**Текстовый блок:**
То, как развиваются последующие события в романе, связанные с болезнью Леонида, которую, на первый взгляд, легко объяснить его переутомлением, рассмотренное через оптику послевоенного кино, открывает иное измерение происходящего.
* * *
В силу стечения обстоятельств Леонид оказывается на какое-то время в одиночестве, вне окружения знакомых ему марсиан, отношения с которыми у него сложились еще до прибытия на Марс, нет никого поблизости, рядом с кем он мог бы привычно ощущать себя все тем же. Он по-прежнему продолжает свои занятия, отмечая, что они стали продвигаться успешнее. «То, что я изучал, как-то механически легко и свободно стало укладываться в моей голове, и при этом ощущение было таково, словно голова совершенно пуста и в ней можно поместить еще очень, очень много»[124]. При этом его перестает волновать невозможность следовать «старой привычке» и формулировать для себя то, что он узнает. К нему приходит ощущение «неважности» всего этого.
Но постепенно Леонид начинает замечать утрату способности внимания: «Мысли отвлекались то и дело то в одну, то в другую сторону; яркие воспоминания, часто очень неожиданные и далекие, всплывали в сознании и заставляли забывать окружающее, отнимая драгоценные минуты. <…> Все чаще меня тревожило какое-то странное, беспокойное чувство, точно было что-то важное и спешное, чего я не исполнил и о чем все забываю и стараюсь вспомнить. Вслед за этим чувством поднимался целый рой знакомых лиц и минувших событий и неудержимым потоком уносил меня все дальше назад, через юность и отрочество к самому раннему детству, теряясь затем в каких-то смутных и неясных ощущениях»[125].
Не в силах преодолеть усиливающуюся в нем рассеянность внимания, но желая продолжать свою работу, Леонид предпринимает организационные усилия. Он собирает в своей комнате «целые груды книг, раскрытых заранее на нужном месте, таблиц, карт, стенограмм, фонограмм», но в итоге вынужден будет признать, что попытка как-то организовать себя порождает лишь серии хаотичных бесцельных блужданий, «прогулок» и ведет только к усилению рассеянности.
Однако он обнаруживает пространство, в котором его распадающееся сознание находило опору. Таким пространством оказывается пустота, беспредметность темно-зеленого марсианского неба, в которую он всматривается вечерами: «Когда я ложился в постель и смотрел сквозь стеклянную крышу на темное небо, тогда мысль начинала самовольно работать с удивительной живостью и энергией. Целые страницы цифр и формул выступали перед моим внутренним зрением с такой ясностью, что я мог перечитывать их строчка за строчкой. Но эти образы скоро уходили, уступая место другим; и тогда мое сознание превращалось в какую-то панораму удивительно ярких и отчетливых картин, не имевших уже ничего общего с моими занятиями и заботами: земные ландшафты, театральные сцены, картины детских сказок спокойно, точно в зеркале, отражались в моей душе…»

**Выдержка из данных:**
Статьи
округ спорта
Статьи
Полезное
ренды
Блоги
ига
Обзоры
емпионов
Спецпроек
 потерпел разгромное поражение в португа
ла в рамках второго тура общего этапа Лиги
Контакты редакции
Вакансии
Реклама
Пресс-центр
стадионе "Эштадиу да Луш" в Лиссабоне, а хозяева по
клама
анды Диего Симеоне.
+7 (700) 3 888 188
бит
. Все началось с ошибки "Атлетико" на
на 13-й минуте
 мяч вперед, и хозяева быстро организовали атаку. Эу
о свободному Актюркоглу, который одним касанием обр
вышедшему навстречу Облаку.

==

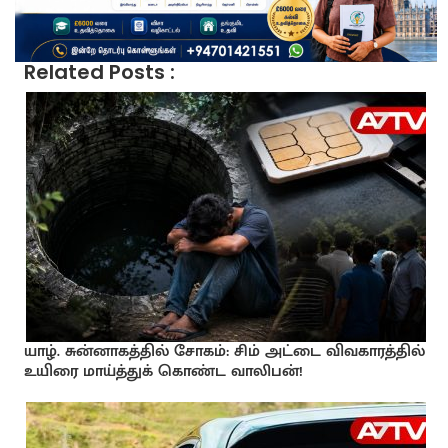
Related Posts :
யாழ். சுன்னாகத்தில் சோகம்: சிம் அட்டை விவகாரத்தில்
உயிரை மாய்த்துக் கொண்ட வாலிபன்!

**Попробуйте сами:** Какого цвета марсианское небо, в которое Леонид смотрит по вечерам, по словам текста о его болезни?

**Ответ к заданию:** Темно-зеленого.